The Centers for Medicare & Medicaid Services would require hospitals in 98 metropolitan areas to take on the financial risk of providing coronary bypass surgery, heart attack care, and hip surgery, as well as the costs of any additional care such patients might require within 90 days of their discharge. The proposal is part of a five-year demonstration project scheduled to begin in mid-2017.
- Hospitals would receive a bundled payment—a single fee which would cover all hospital care and any additional care the patient receives within 90 days. This could include nursing home, emergency room, readmission, or other types of care.

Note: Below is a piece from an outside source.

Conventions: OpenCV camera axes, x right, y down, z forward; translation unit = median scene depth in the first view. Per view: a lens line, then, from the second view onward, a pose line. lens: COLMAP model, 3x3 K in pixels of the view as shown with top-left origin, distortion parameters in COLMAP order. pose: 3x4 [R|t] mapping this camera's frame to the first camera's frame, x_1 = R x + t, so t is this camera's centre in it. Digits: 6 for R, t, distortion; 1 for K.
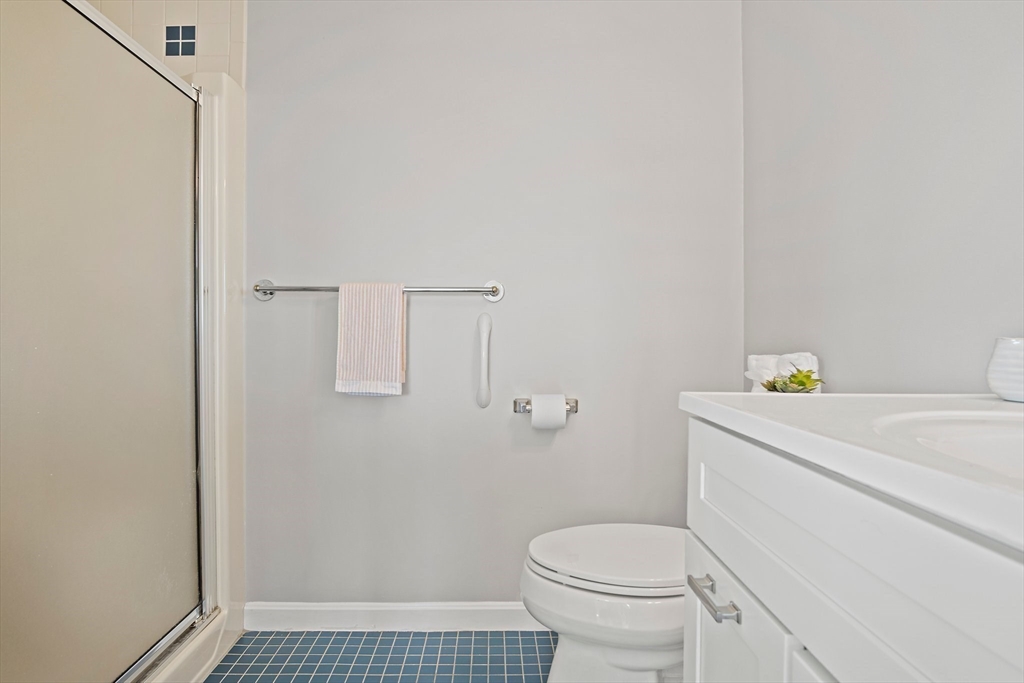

- CMS would set a price for the payment bundle based on historical costs for the hospital and the region. Hospitals performing well on quality metrics would receive a higher payment amount than those with lower scores. Those hospitals with spending levels above the bundled payment price would have to absorb some of the losses.
- The proposal would allow physicians to potentially qualify for financial rewards under the Medicare Quality Payment Program—the new system for determining physician payment updates established by the Medicare Access and CHIP Reauthorization Act (MACRA). The law directed that physicians participating in Advanced Alternative Payment Models in which they bear financial risk could qualify for payment bonuses and avoid a range of reporting requirements.
- Participation in the cardiac care bundles would be mandatory for hospitals in 98 randomly selected metropolitan areas. Hospitals outside of those areas could not participate.
- Participation in the hip surgery bundles—which would cover surgical treatments for hip and femur fractures beyond hip replacement---would be for hospitals in the 67 metropolitan areas that are currently part of the Comprehensive Care for Joint Replacement Model, another major CMS initiative that went into effect in April, 2016.
Comments are due on the new proposal by September 26, 2016.